Die Infizierten sollen nach Teltow ziehen

Wegen der Wohnsituation in dem Übergangswohnheim in Stahnsdorf hatte das Gesundheitsamt des Landkreises nach dem Ausbruch entschieden, die beiden Häuser des Wohnheimkomplexes mitsamt aller 275 Bewohner zunächst bis zum 29. Juli unter Quarantäne zu stellen. Wie berichtet verfügen die beiden Häuser auf jeder Etage über Gemeinschaftsduschen mit Duschkabinen sowie Gemeinschaftsküchen. Das Gesundheitsamt hatte nach den ersten Fällen eine Reihentestung für alle Bewohner veranlasst. 

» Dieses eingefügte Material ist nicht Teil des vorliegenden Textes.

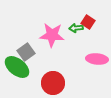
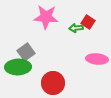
pink star: moved 6 px left, 18 px up
green ellipse: moved 1 px right; rotated 40 degrees counterclockwise
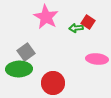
pink star: rotated 25 degrees clockwise
green ellipse: moved 1 px right, 2 px down
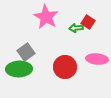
red circle: moved 12 px right, 16 px up
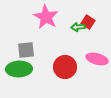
green arrow: moved 2 px right, 1 px up
gray square: moved 2 px up; rotated 30 degrees clockwise
pink ellipse: rotated 10 degrees clockwise
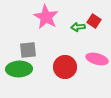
red square: moved 6 px right, 1 px up
gray square: moved 2 px right
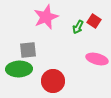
pink star: rotated 20 degrees clockwise
green arrow: rotated 56 degrees counterclockwise
red circle: moved 12 px left, 14 px down
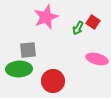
red square: moved 1 px left, 1 px down
green arrow: moved 1 px down
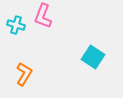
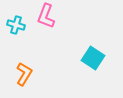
pink L-shape: moved 3 px right
cyan square: moved 1 px down
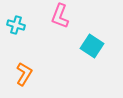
pink L-shape: moved 14 px right
cyan square: moved 1 px left, 12 px up
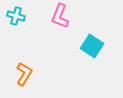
cyan cross: moved 9 px up
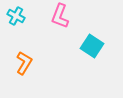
cyan cross: rotated 12 degrees clockwise
orange L-shape: moved 11 px up
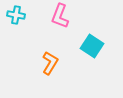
cyan cross: moved 1 px up; rotated 18 degrees counterclockwise
orange L-shape: moved 26 px right
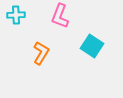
cyan cross: rotated 12 degrees counterclockwise
orange L-shape: moved 9 px left, 10 px up
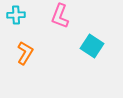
orange L-shape: moved 16 px left
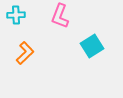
cyan square: rotated 25 degrees clockwise
orange L-shape: rotated 15 degrees clockwise
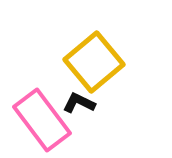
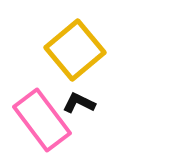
yellow square: moved 19 px left, 12 px up
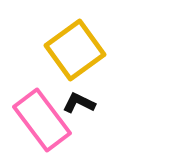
yellow square: rotated 4 degrees clockwise
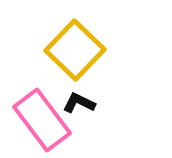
yellow square: rotated 10 degrees counterclockwise
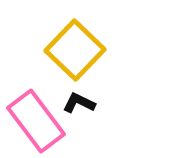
pink rectangle: moved 6 px left, 1 px down
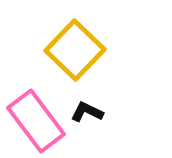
black L-shape: moved 8 px right, 9 px down
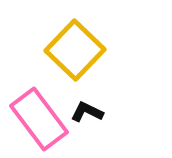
pink rectangle: moved 3 px right, 2 px up
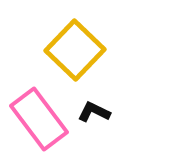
black L-shape: moved 7 px right
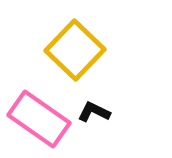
pink rectangle: rotated 18 degrees counterclockwise
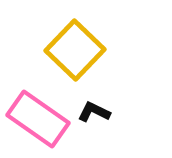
pink rectangle: moved 1 px left
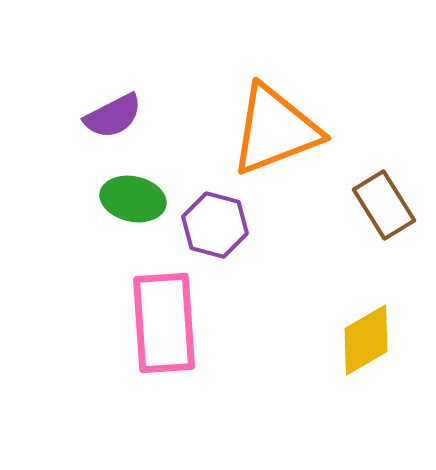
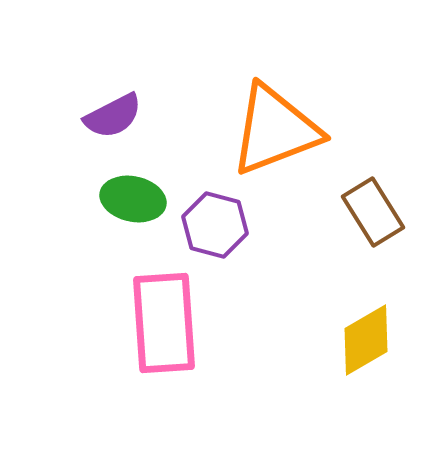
brown rectangle: moved 11 px left, 7 px down
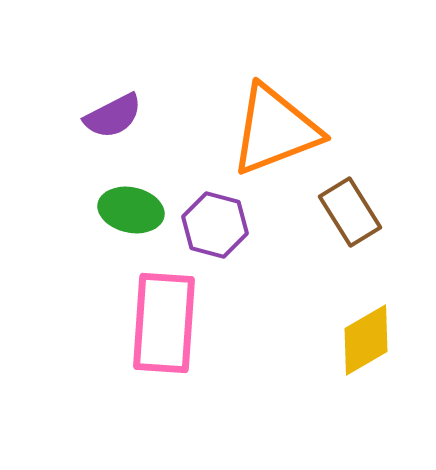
green ellipse: moved 2 px left, 11 px down
brown rectangle: moved 23 px left
pink rectangle: rotated 8 degrees clockwise
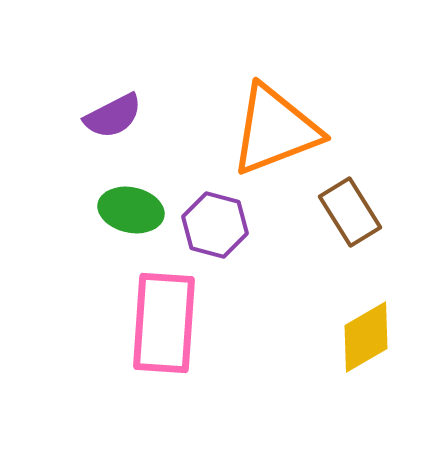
yellow diamond: moved 3 px up
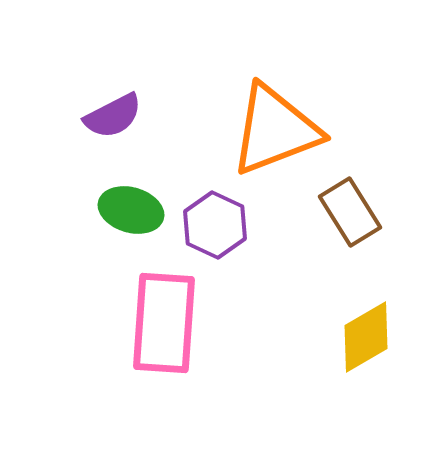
green ellipse: rotated 4 degrees clockwise
purple hexagon: rotated 10 degrees clockwise
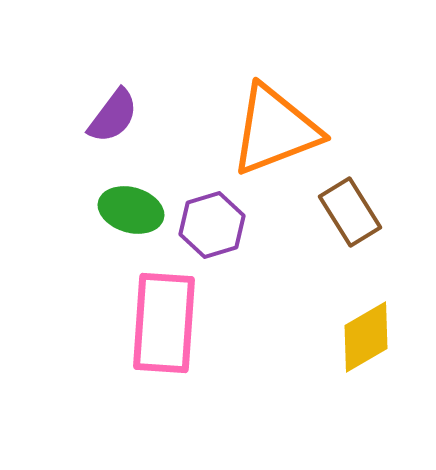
purple semicircle: rotated 26 degrees counterclockwise
purple hexagon: moved 3 px left; rotated 18 degrees clockwise
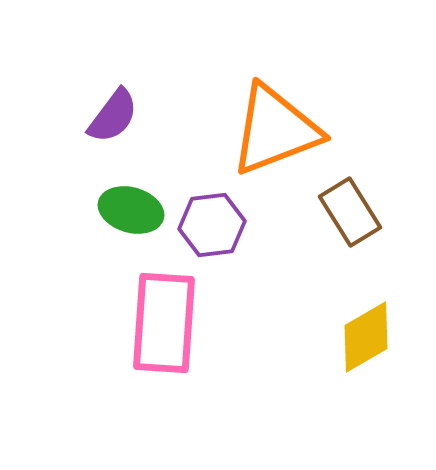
purple hexagon: rotated 10 degrees clockwise
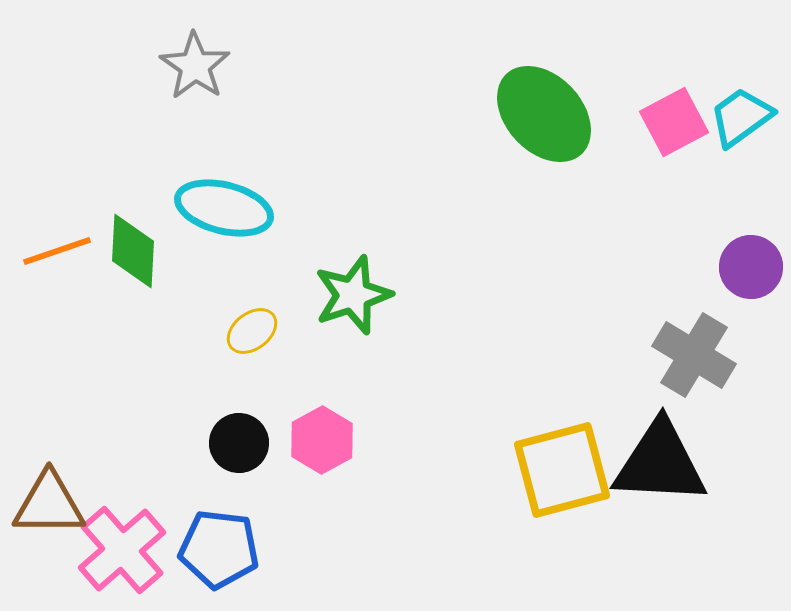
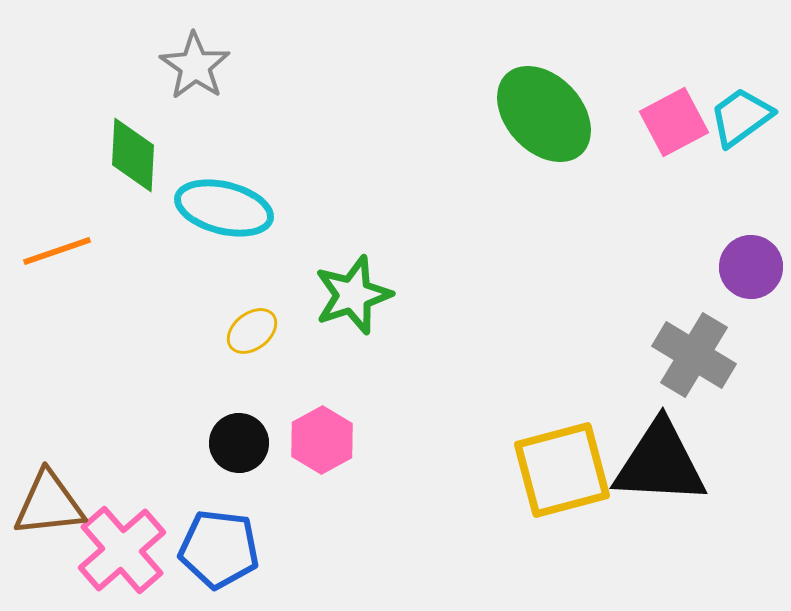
green diamond: moved 96 px up
brown triangle: rotated 6 degrees counterclockwise
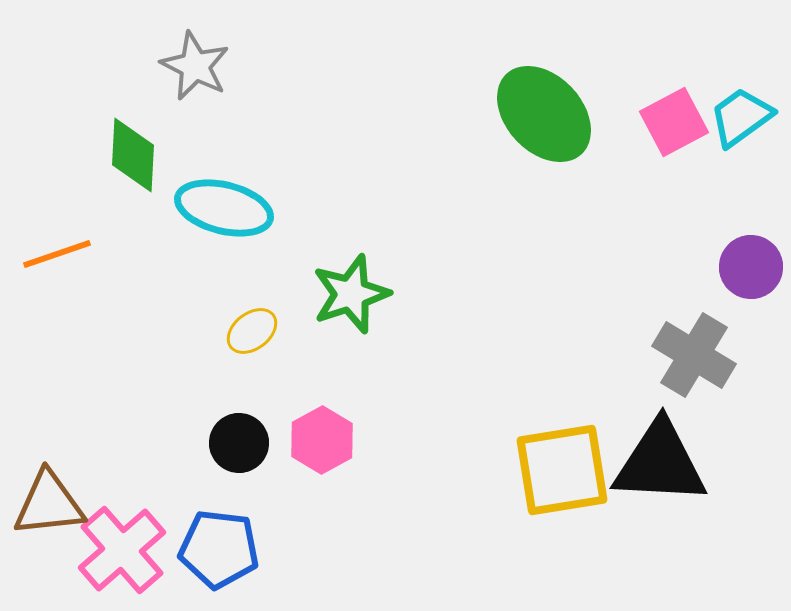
gray star: rotated 8 degrees counterclockwise
orange line: moved 3 px down
green star: moved 2 px left, 1 px up
yellow square: rotated 6 degrees clockwise
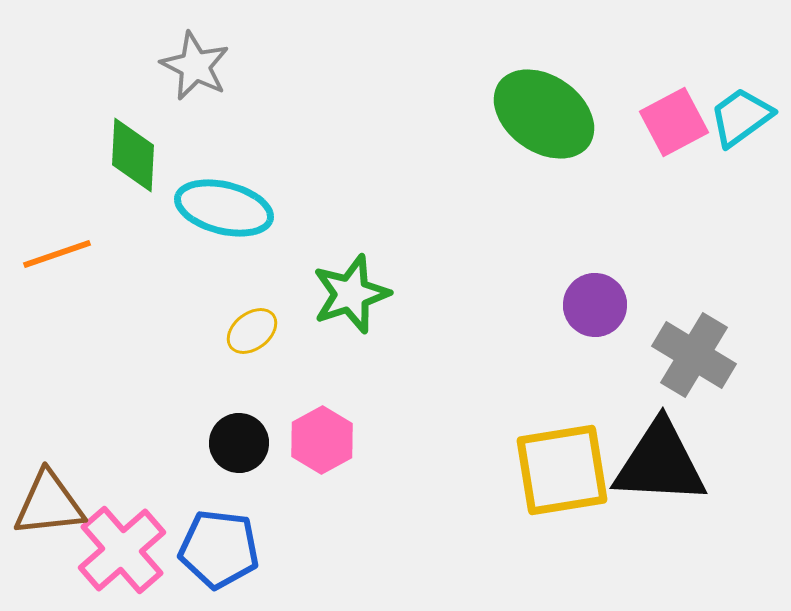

Nach wie vor lägen nicht alle Ergebnisse vor und es stünden noch Tests aus, teilte Andrea Metzler mit. Alle infizierten Bewohner sollen ab sofort separat in den Wohnungen im ehemaligen Männerwohnheim des Landkreises in Teltow untergebracht werden. Am Mittwoch wollte der Landkreis zusammen mit dem Internationalen Bund zudem die weitere Versorgung der Bewohner in den kommenden Wochen der Quarantäne klären, so Metzler.